News from the world of maths: Shining new light on dark matter
Shining new light on dark matter
In the 1930s, astronomers discovered that many galaxy clusters observable from Earth have a much stronger gravitational field than they should have given their predicted mass. Further astronomical observations only added to this puzzle. After much consideration, it was concluded that something mysterious called dark matter must be involved. Dark matter is in all respects invisible and can only be detected by its gravitational effect on normal matter. If this new theory was right then dark matter would make up most of the mass of the universe.
However, in February three scientists claimed that dark matter was not necessary and in fact by slightly altering Einstein's equations for general relativity they could account for the acceleration.
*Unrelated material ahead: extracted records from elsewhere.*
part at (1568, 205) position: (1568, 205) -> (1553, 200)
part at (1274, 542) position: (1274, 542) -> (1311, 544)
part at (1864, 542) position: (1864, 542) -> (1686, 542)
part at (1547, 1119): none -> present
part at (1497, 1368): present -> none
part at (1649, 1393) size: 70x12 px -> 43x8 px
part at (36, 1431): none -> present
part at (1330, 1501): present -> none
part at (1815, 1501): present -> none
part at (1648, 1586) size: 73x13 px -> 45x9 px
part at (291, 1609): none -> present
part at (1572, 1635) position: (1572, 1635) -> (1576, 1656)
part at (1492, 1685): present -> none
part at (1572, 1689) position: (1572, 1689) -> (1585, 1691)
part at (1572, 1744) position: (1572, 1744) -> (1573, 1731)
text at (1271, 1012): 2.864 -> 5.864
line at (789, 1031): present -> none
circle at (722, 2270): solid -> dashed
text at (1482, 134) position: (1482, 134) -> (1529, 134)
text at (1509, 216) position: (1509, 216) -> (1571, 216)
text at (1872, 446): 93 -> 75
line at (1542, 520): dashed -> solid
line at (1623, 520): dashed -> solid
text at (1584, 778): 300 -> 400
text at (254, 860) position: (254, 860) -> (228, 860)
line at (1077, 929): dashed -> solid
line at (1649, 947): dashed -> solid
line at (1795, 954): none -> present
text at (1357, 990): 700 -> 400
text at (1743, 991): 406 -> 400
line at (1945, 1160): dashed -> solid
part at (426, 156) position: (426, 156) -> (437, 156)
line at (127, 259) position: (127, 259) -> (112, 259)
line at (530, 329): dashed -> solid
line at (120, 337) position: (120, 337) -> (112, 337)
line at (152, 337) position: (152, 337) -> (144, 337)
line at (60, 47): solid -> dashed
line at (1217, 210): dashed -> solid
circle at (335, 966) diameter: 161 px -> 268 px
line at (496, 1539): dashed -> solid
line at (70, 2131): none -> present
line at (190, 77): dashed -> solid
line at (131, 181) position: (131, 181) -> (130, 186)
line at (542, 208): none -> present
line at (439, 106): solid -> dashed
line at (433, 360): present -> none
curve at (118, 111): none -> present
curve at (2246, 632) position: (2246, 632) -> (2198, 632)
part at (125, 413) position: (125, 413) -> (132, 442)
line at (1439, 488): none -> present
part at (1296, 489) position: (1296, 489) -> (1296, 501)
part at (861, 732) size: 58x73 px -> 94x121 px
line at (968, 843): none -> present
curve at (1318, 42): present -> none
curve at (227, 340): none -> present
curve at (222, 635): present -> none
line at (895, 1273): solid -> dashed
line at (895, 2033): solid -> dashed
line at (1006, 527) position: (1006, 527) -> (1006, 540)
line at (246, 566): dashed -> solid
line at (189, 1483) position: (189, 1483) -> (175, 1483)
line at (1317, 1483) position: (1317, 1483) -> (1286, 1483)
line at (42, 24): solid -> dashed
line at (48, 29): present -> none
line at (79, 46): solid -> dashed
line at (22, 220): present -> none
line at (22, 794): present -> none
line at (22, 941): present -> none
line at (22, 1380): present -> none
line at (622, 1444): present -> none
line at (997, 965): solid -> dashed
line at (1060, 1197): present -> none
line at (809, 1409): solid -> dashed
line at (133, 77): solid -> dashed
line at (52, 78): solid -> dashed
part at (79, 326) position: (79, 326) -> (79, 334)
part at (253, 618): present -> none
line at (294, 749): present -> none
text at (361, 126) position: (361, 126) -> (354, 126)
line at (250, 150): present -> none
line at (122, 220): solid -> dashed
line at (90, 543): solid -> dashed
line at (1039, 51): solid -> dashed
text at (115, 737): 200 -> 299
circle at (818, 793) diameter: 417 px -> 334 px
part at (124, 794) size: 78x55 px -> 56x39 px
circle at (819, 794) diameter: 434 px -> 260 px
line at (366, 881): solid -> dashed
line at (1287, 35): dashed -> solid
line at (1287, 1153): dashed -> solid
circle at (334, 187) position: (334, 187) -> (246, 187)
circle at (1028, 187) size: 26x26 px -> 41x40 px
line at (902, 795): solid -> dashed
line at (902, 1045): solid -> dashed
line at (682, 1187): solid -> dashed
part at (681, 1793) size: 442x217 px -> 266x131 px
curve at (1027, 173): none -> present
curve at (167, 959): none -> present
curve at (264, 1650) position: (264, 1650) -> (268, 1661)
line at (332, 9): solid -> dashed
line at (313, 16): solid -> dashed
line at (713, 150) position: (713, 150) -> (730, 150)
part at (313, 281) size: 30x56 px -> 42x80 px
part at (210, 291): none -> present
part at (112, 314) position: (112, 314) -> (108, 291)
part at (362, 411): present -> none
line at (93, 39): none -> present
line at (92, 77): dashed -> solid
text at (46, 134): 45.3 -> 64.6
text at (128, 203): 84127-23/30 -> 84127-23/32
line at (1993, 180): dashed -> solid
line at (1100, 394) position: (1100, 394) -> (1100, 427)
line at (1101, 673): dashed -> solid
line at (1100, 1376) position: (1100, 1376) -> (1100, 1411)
Not everyone was convinced by the new explanation though, and now new evidence has been put forward in support of dark matter through studying the "bullet" galaxy cluster with the Chandra X-ray telescope.
The cluster was created when two separate clusters smashed together. Tremendous amounts of energy were released in this collision; enough in fact to tear the normal matter and the dark matter apart. Even though dark matter is invisible, scientists were able to see the effect by measuring how the mass of the cluster was distributed.
The data gathered supported a model involving dark matter but not an altered form of general relativity as was previously proposed. No doubt the argument over the existence of dark matter will continue but supporters of the dark matter model believe this provides the most conclusive evidence yet.